# EXERCISE AIM:
Rewrite the lines below, from the line holding "- GET localhost:8080/api/persons" through the line holding "- PUT localhost:8080/api/persons", inclusive, as a Markdown table with the columns n and Line. Number each line in order and skip any blank lines.

Saved entries:
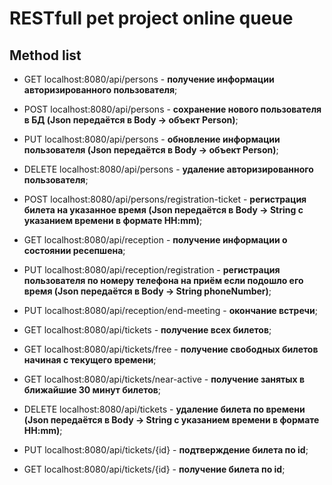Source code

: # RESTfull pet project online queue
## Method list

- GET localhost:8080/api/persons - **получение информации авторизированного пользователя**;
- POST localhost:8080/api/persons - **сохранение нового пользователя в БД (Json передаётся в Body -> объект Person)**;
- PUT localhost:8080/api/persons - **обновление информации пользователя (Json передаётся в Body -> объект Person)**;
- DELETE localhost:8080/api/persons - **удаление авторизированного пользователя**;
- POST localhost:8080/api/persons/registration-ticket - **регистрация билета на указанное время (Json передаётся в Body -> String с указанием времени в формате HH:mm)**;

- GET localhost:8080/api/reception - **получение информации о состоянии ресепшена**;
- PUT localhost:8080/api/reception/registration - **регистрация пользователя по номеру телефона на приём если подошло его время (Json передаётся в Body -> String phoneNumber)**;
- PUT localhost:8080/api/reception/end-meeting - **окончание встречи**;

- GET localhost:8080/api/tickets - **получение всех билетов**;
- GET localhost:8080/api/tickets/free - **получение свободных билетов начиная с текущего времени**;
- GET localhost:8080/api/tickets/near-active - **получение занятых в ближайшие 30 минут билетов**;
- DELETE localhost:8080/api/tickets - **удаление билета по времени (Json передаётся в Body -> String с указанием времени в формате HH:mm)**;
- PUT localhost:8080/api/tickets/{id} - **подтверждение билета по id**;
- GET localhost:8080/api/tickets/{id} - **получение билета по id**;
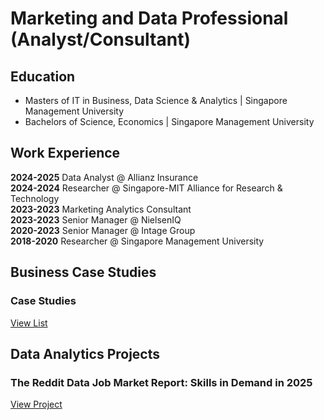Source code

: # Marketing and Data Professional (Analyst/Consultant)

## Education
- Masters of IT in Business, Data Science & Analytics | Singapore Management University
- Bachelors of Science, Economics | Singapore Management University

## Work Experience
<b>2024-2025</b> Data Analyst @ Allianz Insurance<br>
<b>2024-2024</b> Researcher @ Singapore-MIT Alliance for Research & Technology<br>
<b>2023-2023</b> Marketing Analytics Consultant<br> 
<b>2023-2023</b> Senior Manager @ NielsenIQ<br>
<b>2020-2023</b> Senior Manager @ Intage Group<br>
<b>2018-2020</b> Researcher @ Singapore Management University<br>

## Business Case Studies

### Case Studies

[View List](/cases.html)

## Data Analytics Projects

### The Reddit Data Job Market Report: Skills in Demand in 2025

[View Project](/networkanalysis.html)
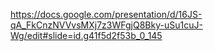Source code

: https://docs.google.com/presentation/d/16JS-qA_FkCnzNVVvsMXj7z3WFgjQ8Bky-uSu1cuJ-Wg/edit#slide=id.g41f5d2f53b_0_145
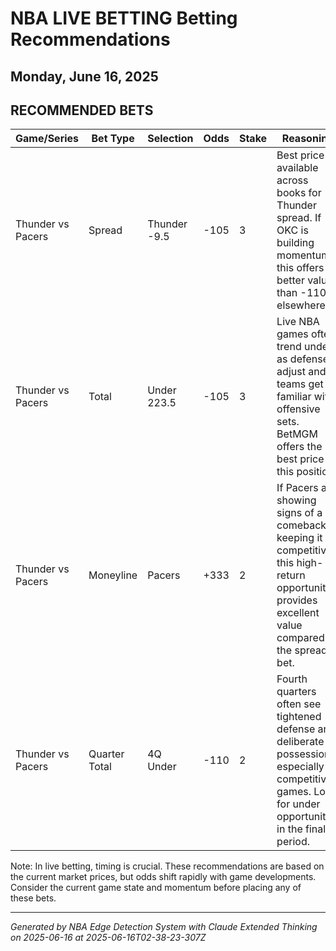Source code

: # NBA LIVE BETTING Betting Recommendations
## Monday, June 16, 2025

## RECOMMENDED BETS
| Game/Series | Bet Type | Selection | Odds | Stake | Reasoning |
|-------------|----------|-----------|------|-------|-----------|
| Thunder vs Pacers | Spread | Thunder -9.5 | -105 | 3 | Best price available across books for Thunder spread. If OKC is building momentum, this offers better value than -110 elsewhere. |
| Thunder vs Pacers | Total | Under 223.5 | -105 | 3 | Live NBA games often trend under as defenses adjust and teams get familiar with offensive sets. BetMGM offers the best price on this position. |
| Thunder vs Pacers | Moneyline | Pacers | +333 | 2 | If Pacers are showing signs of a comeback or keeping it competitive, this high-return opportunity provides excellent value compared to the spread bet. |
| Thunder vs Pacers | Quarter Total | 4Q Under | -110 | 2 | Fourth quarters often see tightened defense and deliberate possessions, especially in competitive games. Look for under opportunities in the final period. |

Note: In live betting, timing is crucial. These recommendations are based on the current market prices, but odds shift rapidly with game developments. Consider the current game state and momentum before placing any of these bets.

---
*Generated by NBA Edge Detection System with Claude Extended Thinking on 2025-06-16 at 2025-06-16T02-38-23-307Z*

* * *

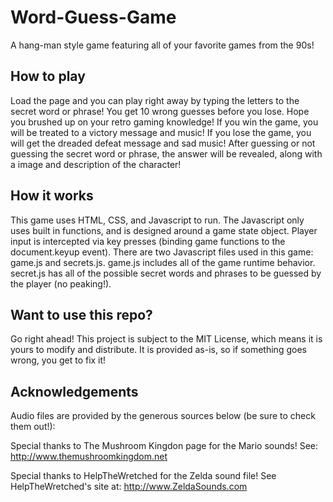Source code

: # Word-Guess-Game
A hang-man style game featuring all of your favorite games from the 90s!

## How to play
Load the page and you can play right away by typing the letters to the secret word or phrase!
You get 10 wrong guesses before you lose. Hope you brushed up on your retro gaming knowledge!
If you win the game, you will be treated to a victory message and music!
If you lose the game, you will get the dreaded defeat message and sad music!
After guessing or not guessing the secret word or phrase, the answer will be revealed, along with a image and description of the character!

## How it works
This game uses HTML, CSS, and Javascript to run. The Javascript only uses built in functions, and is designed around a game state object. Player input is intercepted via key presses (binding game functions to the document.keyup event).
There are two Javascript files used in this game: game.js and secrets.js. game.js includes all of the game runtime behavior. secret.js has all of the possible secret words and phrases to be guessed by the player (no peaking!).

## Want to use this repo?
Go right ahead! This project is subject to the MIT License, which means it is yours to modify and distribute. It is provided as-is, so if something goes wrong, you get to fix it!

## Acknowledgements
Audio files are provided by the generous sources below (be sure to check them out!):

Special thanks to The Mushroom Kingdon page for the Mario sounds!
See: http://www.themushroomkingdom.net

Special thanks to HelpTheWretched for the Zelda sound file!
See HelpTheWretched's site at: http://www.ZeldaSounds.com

# WRITTEN REPLY:
| n | Line |
|---|---|
| 1 | - GET localhost:8080/api/persons - **получение информации авторизированного пользователя**; |
| 2 | - POST localhost:8080/api/persons - **сохранение нового пользователя в БД (Json передаётся в Body -> объект Person)**; |
| 3 | - PUT localhost:8080/api/persons - **обновление информации пользователя (Json передаётся в Body -> объект Person)**; |